**Extract provided**

━━━━━━━━━━━━━━━━━━━━

I very well know that the 63 octets (not characters) limit is a hard
one. In the long run, one might imagine an extension to DNS that uses
another label format, without this limitation, but there is no need at
all to go there for this discussion.

> If we permit longer U-label strings on the
> theory that the only important restriction is on A-labels, we
> introduce new error states into the format conversion process.

For IDNA, only A-labels get sent through the DNS protocol, so only
there, the length restrictions for labels is relevant. If somebody gets
this wrong in the format conversion process (we currently don't have any
reports on that), then that's their problem (and we can point it out in
a Security section or so).

> If this needs more explanation somewhere (possibly in
> Rationale), I'm happy to try to do that.  But I think
> eliminating the restriction would cause far more problems than
> it is worth.

It hasn't caused ANY problems in IDNA2003. There is nothing new in
IDNA2008 that would motivate a change. *Running code*, one of the
guidelines of the IETF, shows that the restriction is unnecessary.


> I note that, while I haven't had time to respond, some of the
> discussion on the IRI list has included an argument that domain
> names in URIs cannot be restricted to A-label forms but must
> include %-escaped UTF-8 simply because those strings might not
> be public-DNS domain names but references to some other database
> or DNS environment.

━━━━━━━━━━━━━━━━━━━━

**Records provided**
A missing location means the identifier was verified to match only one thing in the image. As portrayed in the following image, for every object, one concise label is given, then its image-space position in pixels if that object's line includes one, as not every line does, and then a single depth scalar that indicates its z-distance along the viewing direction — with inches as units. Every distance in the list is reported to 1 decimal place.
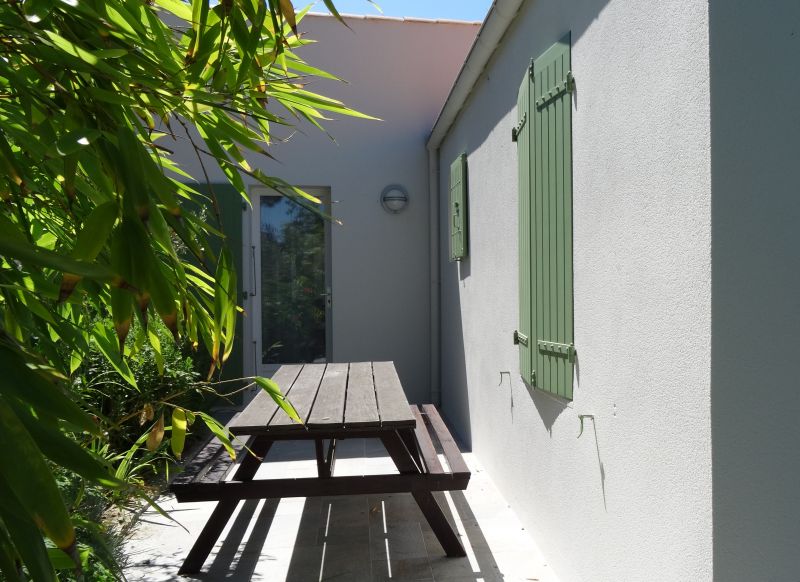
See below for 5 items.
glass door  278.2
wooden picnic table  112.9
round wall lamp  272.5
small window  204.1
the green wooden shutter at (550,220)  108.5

━━━━━━━━━━━━━━━━━━━━

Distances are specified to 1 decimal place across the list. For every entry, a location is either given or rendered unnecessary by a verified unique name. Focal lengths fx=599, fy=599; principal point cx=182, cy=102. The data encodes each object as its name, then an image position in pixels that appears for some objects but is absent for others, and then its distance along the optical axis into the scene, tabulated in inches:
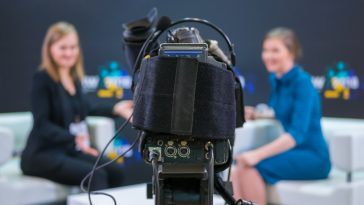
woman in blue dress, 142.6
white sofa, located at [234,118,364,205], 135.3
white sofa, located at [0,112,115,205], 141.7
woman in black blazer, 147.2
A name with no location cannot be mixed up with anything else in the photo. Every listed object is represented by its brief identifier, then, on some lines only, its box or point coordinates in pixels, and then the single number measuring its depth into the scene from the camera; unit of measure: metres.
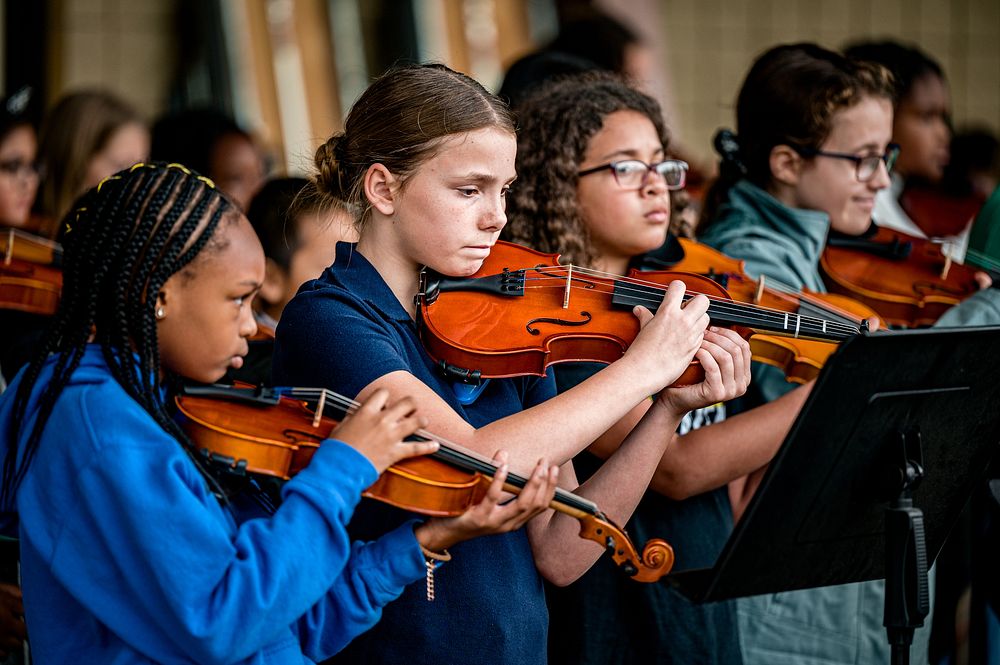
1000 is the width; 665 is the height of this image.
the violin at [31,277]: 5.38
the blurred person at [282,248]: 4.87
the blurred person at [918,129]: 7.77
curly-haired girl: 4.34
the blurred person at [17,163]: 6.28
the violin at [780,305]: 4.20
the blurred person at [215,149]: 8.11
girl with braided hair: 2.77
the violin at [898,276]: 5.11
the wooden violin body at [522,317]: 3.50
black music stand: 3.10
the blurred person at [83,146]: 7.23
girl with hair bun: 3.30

━━━━━━━━━━━━━━━━━━━━

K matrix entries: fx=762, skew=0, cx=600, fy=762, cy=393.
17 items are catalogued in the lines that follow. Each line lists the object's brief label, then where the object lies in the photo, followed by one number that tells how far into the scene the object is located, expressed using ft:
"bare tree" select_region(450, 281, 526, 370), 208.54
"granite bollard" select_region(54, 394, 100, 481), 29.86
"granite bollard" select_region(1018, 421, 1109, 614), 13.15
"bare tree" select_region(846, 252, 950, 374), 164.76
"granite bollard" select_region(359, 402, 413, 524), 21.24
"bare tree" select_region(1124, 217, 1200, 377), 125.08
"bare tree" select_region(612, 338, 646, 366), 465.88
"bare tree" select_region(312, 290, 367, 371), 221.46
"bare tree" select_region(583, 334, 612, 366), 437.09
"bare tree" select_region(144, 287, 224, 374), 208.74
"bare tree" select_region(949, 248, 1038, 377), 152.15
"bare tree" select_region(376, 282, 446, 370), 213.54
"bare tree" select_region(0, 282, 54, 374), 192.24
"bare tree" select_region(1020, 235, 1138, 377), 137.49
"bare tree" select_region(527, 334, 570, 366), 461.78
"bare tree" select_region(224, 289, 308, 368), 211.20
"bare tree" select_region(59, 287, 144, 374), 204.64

━━━━━━━━━━━━━━━━━━━━

From the discussion of IDNA label length, repeat word for word the part that opens with the words containing "For IDNA, only" and closes with "section or so).".

For IDNA, only A-labels get sent through the DNS protocol, so only
there, the length restrictions for labels is relevant. If somebody gets
this wrong in the format conversion process (we currently don't have any
reports on that), then that's their problem (and we can point it out in
a Security section or so).